**About this task**
Take each line of the records below that contains the string "python" and copy it.

**Data**

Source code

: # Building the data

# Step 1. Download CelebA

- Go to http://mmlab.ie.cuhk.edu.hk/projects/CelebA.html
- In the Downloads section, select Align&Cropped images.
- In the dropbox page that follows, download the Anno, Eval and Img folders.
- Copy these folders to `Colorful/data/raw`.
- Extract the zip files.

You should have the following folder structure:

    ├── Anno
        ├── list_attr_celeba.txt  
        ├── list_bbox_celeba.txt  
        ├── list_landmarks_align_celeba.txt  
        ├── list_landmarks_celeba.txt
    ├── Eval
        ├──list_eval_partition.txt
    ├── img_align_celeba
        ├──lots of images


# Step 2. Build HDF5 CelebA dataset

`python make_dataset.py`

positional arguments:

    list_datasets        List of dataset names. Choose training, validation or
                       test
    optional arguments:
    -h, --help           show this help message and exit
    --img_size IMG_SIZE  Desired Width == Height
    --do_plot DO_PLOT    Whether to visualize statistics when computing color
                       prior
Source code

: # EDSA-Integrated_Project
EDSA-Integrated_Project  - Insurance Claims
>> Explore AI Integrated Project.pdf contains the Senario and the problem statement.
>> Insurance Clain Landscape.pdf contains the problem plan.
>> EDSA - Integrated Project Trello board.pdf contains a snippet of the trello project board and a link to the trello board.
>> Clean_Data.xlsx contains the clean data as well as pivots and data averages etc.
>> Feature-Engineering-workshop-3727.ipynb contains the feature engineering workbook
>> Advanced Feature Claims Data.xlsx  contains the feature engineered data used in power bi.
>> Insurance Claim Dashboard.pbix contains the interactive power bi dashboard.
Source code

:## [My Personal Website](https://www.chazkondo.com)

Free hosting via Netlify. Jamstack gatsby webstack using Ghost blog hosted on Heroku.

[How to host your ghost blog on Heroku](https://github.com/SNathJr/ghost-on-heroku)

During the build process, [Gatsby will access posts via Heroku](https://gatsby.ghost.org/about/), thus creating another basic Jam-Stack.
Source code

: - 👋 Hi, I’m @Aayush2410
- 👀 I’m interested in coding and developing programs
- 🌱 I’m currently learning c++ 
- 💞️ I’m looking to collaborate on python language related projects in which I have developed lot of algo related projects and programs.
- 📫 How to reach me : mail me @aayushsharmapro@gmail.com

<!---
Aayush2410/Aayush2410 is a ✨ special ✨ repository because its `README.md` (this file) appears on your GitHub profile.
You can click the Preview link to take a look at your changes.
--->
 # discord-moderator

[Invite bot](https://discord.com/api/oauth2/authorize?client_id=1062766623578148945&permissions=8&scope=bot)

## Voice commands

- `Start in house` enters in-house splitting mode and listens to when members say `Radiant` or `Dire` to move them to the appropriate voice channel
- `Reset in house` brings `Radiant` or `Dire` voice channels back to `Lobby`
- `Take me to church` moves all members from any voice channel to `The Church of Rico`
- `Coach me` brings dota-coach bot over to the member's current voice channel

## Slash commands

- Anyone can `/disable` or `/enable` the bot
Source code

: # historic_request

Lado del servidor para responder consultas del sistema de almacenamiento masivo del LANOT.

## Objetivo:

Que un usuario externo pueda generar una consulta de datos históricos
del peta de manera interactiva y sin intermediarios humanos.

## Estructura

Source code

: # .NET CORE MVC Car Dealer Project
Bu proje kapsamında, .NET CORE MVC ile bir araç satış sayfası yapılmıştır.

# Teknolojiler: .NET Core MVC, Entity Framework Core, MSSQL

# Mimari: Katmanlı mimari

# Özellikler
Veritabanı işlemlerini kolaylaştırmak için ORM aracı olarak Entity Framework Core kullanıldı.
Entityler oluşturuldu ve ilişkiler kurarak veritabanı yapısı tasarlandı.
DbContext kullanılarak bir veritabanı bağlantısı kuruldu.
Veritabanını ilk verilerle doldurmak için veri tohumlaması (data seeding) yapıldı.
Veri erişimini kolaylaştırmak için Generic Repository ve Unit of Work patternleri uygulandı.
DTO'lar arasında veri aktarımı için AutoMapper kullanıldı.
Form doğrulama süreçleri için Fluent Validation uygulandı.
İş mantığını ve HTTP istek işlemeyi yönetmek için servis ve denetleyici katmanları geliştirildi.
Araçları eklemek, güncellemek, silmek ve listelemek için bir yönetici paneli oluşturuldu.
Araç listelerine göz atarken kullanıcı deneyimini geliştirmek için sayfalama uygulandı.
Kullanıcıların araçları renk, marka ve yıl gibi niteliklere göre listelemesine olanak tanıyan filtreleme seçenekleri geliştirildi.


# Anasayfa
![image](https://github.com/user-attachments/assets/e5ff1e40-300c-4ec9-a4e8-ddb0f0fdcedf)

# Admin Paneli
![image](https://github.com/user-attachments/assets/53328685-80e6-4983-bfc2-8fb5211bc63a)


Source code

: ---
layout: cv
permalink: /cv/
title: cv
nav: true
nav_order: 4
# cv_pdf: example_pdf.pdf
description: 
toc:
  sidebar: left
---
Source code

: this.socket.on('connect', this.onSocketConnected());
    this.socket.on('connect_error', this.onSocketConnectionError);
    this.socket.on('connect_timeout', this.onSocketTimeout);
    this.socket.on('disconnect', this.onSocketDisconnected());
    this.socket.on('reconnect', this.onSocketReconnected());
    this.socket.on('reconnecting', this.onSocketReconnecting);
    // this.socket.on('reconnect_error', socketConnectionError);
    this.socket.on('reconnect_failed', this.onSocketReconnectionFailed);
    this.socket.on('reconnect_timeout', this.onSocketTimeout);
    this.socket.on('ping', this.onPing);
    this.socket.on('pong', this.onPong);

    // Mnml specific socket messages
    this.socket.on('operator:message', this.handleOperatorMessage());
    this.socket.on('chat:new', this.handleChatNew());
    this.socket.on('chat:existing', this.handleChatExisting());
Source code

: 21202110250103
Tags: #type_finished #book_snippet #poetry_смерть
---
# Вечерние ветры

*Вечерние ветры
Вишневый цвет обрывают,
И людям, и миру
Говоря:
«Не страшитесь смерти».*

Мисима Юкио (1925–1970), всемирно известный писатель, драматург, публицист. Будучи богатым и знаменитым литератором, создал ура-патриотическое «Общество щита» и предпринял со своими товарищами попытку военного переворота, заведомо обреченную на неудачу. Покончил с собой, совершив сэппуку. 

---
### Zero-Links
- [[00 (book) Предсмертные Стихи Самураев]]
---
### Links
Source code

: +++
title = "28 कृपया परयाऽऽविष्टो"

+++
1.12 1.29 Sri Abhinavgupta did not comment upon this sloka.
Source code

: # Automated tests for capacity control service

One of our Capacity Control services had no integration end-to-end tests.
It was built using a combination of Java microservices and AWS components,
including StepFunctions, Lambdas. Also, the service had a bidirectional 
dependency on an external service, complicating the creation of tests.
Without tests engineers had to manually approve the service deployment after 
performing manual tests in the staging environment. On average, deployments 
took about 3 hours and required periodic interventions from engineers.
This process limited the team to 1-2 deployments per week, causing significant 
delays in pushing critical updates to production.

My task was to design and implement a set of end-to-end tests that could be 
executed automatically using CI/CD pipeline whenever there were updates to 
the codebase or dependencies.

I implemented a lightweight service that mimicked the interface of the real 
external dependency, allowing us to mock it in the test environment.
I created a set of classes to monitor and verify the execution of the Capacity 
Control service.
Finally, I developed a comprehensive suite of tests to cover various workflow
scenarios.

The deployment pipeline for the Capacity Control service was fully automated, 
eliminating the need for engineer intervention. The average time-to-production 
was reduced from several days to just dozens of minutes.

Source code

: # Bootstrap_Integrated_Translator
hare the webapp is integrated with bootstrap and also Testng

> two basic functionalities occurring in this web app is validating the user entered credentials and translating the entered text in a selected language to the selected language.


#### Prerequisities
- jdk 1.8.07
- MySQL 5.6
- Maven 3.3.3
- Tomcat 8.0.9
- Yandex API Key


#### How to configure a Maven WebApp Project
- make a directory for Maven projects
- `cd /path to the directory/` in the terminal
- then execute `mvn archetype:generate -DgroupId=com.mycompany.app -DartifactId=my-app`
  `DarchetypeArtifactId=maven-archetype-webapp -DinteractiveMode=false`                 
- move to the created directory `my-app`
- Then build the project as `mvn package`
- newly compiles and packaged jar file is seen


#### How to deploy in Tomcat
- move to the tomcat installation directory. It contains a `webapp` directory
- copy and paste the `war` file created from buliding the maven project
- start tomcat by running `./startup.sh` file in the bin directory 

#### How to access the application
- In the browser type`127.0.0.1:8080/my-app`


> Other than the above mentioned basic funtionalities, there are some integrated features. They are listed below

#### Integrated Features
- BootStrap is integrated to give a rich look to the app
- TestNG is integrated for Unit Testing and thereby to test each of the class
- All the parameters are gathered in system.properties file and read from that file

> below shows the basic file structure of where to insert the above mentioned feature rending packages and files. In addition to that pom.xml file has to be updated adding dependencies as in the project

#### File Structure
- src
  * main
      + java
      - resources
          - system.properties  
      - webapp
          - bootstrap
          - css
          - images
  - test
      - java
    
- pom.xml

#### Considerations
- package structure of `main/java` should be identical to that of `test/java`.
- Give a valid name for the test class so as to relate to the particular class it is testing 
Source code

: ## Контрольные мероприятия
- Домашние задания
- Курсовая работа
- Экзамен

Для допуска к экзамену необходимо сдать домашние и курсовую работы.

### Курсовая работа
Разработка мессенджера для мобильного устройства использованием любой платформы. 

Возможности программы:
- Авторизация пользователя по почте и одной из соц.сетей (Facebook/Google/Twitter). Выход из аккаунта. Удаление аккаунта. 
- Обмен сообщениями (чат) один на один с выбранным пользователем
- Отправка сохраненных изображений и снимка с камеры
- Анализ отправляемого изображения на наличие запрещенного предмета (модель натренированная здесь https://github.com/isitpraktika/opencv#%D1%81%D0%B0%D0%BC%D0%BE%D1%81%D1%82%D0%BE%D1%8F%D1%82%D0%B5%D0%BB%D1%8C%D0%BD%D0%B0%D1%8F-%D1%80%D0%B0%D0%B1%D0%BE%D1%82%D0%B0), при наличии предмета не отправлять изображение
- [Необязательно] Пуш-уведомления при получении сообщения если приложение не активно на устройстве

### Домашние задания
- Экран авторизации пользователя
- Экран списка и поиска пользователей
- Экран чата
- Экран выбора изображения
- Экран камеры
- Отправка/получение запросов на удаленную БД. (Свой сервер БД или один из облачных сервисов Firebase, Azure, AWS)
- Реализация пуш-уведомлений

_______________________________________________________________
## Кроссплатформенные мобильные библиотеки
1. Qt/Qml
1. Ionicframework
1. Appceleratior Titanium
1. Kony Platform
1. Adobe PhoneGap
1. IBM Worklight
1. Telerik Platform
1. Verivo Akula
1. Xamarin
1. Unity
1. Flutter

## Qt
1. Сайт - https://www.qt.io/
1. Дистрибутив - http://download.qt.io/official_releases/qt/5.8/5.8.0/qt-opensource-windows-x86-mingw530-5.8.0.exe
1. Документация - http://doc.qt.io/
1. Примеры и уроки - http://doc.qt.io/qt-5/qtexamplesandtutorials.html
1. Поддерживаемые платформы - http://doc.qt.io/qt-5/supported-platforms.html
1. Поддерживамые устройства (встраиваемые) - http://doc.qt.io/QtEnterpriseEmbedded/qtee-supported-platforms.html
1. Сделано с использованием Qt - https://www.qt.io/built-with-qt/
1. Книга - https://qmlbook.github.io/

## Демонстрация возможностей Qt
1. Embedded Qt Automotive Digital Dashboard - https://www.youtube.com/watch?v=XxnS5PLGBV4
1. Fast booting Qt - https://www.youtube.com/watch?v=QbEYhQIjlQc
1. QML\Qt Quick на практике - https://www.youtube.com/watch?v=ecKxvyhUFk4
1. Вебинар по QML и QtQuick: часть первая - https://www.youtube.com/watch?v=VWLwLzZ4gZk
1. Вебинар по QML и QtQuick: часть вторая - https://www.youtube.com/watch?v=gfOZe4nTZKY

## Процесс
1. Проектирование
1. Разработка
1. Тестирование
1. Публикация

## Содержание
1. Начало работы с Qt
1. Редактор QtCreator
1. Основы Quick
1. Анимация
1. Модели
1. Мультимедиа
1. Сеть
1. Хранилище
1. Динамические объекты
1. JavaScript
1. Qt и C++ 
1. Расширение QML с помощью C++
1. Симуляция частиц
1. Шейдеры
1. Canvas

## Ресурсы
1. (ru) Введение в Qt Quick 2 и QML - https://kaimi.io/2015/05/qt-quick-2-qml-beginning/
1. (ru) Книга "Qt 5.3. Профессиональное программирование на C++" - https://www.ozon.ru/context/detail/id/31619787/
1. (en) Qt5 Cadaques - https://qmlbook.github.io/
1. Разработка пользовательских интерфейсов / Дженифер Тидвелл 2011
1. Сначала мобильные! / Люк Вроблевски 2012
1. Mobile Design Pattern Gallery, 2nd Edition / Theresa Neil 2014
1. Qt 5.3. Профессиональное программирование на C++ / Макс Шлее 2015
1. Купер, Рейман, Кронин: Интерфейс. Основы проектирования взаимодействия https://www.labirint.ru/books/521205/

**Solution for this exercise**
`python make_dataset.py`
- 💞️ I’m looking to collaborate on python language related projects in which I have developed lot of algo related projects and programs.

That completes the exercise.